# [What you have to do]
Your task is to filter the entries and copy every line containing the string "creative".

Stored data
★ ★ ★ ★ ★ ★ ★

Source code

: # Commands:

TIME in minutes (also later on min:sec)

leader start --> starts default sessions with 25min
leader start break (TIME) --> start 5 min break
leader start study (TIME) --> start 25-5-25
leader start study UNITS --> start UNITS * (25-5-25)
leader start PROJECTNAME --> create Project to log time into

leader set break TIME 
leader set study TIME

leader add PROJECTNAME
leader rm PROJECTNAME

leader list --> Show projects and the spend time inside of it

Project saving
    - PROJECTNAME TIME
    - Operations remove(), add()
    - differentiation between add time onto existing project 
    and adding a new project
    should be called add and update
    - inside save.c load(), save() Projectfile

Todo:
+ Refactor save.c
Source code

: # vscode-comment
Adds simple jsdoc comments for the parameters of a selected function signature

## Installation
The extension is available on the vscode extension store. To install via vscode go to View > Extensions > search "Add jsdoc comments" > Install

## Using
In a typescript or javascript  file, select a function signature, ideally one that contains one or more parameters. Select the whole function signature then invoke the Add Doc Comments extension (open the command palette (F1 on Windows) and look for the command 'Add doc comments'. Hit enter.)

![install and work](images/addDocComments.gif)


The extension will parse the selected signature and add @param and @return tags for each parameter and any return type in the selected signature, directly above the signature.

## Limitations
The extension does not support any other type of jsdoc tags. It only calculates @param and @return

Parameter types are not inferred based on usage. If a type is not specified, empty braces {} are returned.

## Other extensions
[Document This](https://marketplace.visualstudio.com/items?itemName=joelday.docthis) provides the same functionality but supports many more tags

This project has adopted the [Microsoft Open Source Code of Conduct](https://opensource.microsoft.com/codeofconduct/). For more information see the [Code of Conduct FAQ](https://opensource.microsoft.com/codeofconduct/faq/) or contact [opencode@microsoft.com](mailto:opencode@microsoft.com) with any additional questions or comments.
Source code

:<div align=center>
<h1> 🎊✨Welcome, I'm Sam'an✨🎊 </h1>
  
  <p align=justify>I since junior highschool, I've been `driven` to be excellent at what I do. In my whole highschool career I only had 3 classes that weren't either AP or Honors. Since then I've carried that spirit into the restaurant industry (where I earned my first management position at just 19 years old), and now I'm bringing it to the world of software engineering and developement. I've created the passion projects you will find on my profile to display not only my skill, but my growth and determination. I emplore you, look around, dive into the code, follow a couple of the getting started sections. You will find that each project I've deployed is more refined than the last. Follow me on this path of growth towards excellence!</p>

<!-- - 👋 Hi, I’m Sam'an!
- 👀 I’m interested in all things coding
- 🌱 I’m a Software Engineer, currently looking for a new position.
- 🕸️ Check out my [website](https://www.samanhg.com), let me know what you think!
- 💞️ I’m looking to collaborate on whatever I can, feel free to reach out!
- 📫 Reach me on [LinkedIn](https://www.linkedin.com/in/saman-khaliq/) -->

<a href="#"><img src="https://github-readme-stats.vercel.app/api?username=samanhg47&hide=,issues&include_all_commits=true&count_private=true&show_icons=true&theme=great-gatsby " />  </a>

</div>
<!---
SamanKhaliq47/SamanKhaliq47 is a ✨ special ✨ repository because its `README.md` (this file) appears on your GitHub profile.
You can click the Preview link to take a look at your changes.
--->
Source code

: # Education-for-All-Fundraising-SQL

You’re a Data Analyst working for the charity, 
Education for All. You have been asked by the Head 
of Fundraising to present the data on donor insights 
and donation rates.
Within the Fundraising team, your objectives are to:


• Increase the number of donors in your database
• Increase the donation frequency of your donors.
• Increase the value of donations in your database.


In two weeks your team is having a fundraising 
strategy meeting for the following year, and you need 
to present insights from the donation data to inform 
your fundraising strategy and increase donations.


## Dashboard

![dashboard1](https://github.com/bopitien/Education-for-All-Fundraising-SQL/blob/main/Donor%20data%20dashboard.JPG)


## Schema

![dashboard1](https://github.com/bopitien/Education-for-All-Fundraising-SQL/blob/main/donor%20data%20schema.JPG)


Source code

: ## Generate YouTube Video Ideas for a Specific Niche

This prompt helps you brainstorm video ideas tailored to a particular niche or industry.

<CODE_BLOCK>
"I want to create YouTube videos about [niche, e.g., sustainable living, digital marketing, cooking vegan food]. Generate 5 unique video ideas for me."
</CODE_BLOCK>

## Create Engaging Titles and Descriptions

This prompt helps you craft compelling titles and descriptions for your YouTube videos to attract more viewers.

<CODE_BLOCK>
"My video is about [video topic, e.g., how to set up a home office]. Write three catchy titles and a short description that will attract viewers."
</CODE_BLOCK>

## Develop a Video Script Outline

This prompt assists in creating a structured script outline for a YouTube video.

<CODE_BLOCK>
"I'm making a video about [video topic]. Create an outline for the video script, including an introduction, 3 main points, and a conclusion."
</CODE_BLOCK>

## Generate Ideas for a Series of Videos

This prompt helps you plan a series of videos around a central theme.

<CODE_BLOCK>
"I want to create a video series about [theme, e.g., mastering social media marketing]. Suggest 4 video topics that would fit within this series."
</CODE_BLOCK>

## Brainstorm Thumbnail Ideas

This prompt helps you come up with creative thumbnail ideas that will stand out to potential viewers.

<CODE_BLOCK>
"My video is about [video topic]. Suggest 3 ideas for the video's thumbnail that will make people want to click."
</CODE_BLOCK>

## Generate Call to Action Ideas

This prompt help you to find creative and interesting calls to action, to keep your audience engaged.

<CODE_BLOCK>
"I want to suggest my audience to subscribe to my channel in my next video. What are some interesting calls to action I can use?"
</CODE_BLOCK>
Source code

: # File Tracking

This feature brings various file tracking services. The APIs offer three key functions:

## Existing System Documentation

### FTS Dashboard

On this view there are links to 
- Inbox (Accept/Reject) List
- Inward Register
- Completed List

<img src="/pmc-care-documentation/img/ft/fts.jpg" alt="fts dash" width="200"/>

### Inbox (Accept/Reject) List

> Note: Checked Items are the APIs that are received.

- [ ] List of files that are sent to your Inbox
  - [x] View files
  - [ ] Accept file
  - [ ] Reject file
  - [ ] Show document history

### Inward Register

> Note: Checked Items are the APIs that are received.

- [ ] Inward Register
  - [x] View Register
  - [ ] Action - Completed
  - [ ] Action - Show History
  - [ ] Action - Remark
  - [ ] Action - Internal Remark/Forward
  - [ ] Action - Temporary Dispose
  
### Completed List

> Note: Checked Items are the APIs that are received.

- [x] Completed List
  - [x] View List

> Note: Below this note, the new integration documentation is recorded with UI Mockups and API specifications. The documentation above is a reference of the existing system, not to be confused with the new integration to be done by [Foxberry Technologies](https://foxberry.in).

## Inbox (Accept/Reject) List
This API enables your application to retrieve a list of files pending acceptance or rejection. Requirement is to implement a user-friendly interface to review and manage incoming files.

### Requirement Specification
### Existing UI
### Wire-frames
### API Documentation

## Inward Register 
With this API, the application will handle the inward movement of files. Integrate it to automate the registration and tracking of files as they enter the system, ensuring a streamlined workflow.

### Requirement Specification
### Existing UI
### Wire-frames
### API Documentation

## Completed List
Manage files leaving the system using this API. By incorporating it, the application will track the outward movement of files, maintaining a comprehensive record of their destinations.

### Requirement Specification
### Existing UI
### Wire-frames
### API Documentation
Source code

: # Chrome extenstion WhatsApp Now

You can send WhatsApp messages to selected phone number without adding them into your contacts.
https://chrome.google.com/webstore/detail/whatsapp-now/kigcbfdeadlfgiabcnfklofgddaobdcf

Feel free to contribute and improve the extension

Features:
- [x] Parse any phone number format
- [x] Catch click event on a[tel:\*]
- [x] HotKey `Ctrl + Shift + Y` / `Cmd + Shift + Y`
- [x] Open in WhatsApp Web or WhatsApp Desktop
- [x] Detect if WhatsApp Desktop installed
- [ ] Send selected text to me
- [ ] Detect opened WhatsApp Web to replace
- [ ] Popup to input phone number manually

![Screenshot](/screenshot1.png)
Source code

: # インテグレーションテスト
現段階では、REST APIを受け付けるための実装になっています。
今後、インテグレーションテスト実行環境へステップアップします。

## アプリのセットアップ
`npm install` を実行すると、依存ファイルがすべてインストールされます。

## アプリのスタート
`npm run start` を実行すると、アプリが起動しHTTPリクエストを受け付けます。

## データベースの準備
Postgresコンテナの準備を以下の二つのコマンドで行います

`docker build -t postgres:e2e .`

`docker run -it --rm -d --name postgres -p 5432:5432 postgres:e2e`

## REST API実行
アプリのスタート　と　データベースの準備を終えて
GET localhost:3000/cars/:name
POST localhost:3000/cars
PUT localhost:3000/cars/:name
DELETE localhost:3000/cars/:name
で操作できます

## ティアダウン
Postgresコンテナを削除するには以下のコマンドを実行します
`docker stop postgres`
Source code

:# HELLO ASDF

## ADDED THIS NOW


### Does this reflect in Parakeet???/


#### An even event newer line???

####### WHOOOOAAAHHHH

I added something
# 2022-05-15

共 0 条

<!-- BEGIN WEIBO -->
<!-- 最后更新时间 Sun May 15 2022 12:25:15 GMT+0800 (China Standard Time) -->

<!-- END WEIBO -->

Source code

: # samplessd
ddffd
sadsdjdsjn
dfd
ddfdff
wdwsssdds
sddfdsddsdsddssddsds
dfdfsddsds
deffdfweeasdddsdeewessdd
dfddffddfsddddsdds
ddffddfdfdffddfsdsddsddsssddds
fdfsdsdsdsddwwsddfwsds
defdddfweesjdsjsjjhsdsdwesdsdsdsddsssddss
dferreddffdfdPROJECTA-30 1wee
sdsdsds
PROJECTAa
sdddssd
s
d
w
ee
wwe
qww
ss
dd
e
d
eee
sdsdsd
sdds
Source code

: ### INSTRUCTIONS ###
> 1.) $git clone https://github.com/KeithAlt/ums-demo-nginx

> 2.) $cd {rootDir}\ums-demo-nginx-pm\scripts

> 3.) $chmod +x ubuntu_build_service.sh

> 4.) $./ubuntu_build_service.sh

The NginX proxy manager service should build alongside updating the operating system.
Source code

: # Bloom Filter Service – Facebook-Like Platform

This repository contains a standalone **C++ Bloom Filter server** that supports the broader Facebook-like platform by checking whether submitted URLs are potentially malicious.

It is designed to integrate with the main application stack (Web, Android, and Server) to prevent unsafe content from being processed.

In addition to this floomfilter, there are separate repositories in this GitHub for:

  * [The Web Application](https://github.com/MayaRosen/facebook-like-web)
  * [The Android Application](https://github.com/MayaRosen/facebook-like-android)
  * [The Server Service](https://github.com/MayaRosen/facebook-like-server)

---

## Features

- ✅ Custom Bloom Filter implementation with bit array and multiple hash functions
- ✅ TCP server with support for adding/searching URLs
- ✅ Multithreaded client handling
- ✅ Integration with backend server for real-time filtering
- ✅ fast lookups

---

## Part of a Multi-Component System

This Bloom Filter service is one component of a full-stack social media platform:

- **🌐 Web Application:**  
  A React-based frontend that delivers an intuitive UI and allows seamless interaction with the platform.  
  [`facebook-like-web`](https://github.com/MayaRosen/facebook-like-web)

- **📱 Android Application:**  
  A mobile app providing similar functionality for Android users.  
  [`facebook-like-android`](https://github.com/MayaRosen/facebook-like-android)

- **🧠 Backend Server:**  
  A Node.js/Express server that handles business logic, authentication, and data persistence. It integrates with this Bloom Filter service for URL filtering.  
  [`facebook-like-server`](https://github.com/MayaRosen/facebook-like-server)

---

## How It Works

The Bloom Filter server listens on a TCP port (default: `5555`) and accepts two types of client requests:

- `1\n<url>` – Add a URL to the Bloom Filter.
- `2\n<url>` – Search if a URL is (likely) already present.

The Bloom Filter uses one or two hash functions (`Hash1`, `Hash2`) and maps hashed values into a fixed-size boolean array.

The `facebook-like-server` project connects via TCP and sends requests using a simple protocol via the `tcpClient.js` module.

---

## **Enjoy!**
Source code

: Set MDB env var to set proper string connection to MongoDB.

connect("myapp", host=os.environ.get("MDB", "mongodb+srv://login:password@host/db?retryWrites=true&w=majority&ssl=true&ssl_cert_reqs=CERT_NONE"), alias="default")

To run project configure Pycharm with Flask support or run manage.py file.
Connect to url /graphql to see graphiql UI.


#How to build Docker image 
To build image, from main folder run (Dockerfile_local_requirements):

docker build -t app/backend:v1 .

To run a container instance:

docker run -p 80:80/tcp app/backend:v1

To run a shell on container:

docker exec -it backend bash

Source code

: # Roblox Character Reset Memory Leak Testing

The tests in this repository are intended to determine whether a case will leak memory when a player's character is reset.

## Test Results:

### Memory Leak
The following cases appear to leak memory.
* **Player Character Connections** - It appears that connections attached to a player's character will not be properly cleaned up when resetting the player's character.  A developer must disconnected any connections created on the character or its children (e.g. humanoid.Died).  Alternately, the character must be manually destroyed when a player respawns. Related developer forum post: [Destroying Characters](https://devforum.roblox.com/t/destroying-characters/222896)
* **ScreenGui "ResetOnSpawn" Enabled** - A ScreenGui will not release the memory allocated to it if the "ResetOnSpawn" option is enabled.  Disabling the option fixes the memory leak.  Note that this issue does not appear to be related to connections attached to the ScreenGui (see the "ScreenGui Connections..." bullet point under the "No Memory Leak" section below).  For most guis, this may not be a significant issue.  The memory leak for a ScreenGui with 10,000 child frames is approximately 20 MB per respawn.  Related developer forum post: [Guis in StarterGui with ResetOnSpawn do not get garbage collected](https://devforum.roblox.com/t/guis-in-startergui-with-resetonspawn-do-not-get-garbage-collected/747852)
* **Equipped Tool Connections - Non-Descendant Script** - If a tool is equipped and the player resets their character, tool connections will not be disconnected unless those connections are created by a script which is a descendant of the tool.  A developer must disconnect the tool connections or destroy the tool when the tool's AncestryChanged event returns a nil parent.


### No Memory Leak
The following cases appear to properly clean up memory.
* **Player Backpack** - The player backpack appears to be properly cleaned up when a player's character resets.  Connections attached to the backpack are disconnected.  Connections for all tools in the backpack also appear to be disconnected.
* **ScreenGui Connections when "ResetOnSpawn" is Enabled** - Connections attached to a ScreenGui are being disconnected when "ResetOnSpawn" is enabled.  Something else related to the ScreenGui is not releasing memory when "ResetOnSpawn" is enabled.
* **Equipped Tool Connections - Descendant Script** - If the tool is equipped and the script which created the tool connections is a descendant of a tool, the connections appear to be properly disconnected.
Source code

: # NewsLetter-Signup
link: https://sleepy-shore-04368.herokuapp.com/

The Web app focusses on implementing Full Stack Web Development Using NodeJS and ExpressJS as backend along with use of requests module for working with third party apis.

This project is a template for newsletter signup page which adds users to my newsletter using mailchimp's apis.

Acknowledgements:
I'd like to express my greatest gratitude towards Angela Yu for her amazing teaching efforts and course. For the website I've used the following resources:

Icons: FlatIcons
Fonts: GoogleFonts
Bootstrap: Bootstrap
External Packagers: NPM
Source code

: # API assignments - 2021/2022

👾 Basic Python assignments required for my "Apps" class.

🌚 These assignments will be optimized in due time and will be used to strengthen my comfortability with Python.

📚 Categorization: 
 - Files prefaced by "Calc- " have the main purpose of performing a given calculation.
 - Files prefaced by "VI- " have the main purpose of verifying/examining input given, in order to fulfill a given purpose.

★ ★ ★ ★ ★ ★ ★

# [Exercise output]
This prompt helps you come up with creative thumbnail ideas that will stand out to potential viewers.
This prompt help you to find creative and interesting calls to action, to keep your audience engaged.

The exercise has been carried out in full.